By 1851, the surgeon William Acton, one of the main contributors to the debate, claimed the figure was now 210,000, calculated by taking as his starting-point the 42,000 illegitimate births that year. These women had ‘taken the first step in prostitution’, and from that he decided that each of them would go on to work as a prostitute for an average of five years: 210,000 women. This despite knowing full well (because he quotes the figure too) that the police had, in 1841, thought there were fewer than 10,000 prostitutes in London.

Another expert, Michael Ryan, the author of Prostitution in London (1839), appeared every bit as innumerate and even more credulous. He started with the famous 80,000 figure, ‘each’ of whom, he stated, had a ‘bully’, or pimp. Each bully, in turn, spent their nights in brothels to ‘assist in robbing, and often in murdering their victims’. So 80,000 murdering pimps, yet only pages before, he cited police reports that listed only one brothel robbery, and no murders. As if that weren’t enough, ‘an enlightened medical gentleman’ had told him that one of London’s rivers had ‘an aqueduct of large dimensions, into which murdered bodies are precipitated by bullies’, from where they could be washed into the Thames.

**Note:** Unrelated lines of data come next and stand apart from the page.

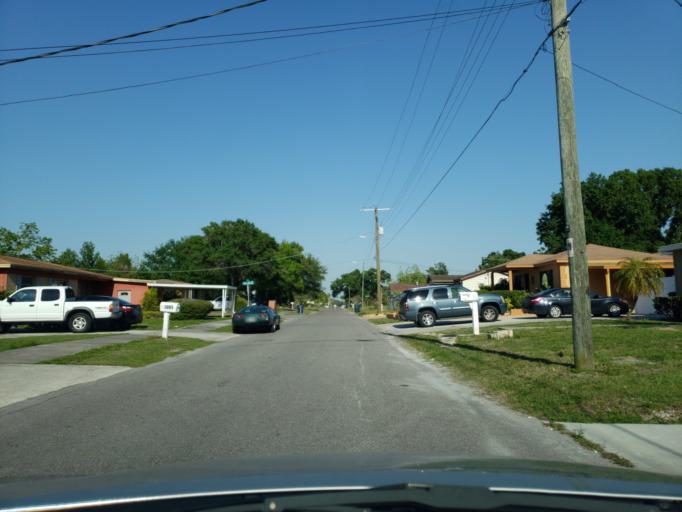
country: US
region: Florida
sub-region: Hillsborough County
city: Tampa
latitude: 27.9631
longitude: -82.4924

As this shows, the real problem in writing about prostitution was a lack of direct information. The most important book on London street-life was Henry Mayhew’s London Labour and the London Poor, based on thousands of direct interviews collected in the 1840s by Mayhew himself. But the section for prostitutes was different. The author was a 19-year-old named Bracebridge Hemyng, who had recently left school and was studying law, and was almost entirely a historical and geographical summary, or was based on material provided by reform bodies aimed at eradicating the trade, instead of interviews with the participants which reproduced their life stories and experiences in their own words.

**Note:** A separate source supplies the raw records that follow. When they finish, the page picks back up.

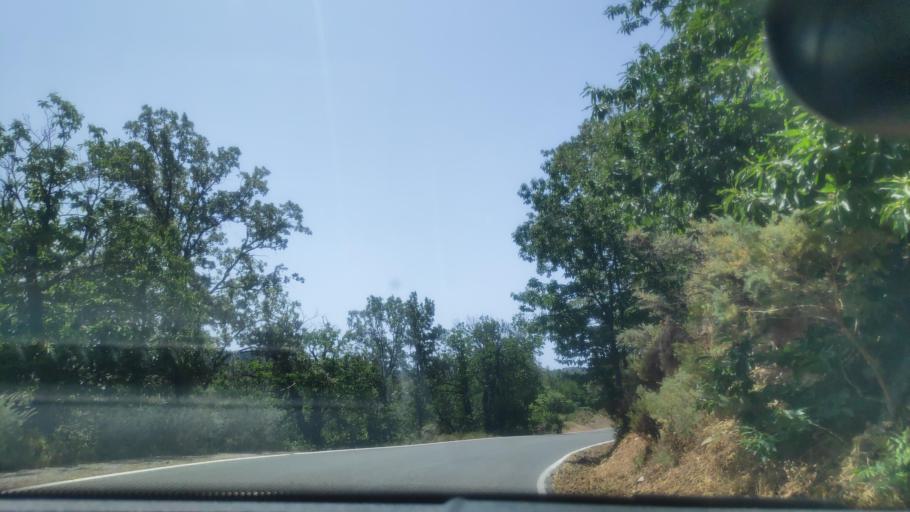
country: ES
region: Andalusia
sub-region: Provincia de Granada
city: Busquistar
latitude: 36.9630
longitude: -3.2802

Acton was similarly distant. He had counted, he said, 185 in one walk down the streets. His route had taken him through the centre of the red-light district, so he may have passed many working women, possibly even 185. But short of accosting each one, it is hard to know how he knew the 185 he counted were sex-workers. Some may have offered their services, of course. It is just as likely, though, that Acton made his judgements based on the women’s clothes and manner, or their location: women who dressed or behaved in a way men considered inappropriate, or were in places men thought they should not be, were whores.

One of the few sources we have is an autobiography, My Secret Life, by someone known merely as ‘Walter’, an eleven-volume memoir of, shall we say, a man’s ebullient erotic life. In reality, the book is pornography, and we have no idea if it is based on fact. My own view is that the details of the book are consistent enough to suggest it is basically the autobiography of a middle-class professional man born in the 1820s, who died sometime after 1894, with a heavy overlay of fantasy when it comes to the sex. At any rate, historians rely on Walter for lack of any better material.

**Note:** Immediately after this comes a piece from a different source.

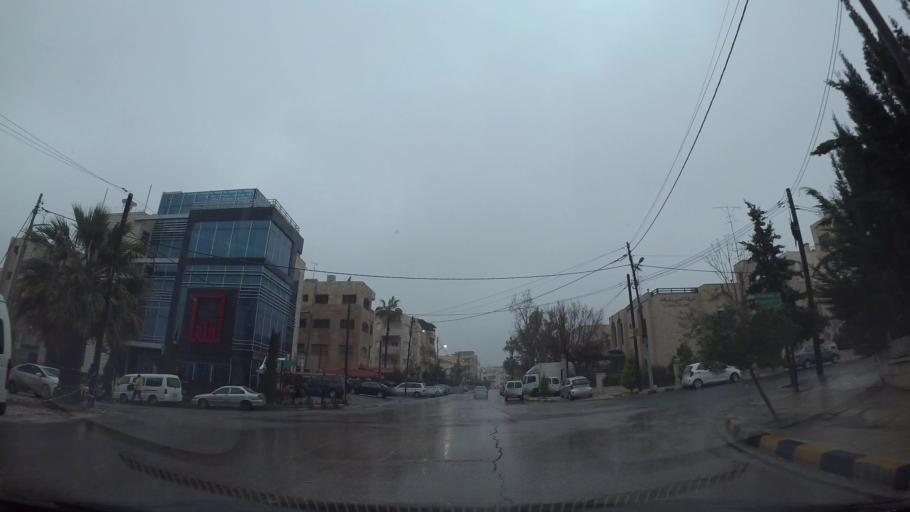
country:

Unlike Acton, Walter makes it clear that recognizing a prostitute in the street was not straightforward. Walking down a muddy street, he watched a woman ‘holding her petticoats well up out of the dirt, the common habit of even respectable women...With gay ladies [the polite term for prostitutes] the habit was to hold them up just a little higher.’ But how high was ‘a little higher’? Walter was not sure. He ‘met her eye. She looked at me, but the look was so steady, indifferent, and with so little of the gay woman in her expression, that I could not make up my mind as to whether she was accessible or not.’ He followed her, and when she held up her skirts again, despite knowing he was there, he moved in, ‘saying as I came close, “Will you come with me?” ’ It was only when she agreed that he could be certain. From this, it appears that those who saw streets filled with prostitutes really just saw streets filled with women.

If prostitutes could be identified only when they were approached, then by extension, any woman in the streets might be assumed to be a prostitute. A lithograph of 1865 showed a clergyman handing an improving tract to a fashionably dressed woman, who merely replies, ‘Bless me, Sir...I am not a social evil, I’m only waiting for a bus.’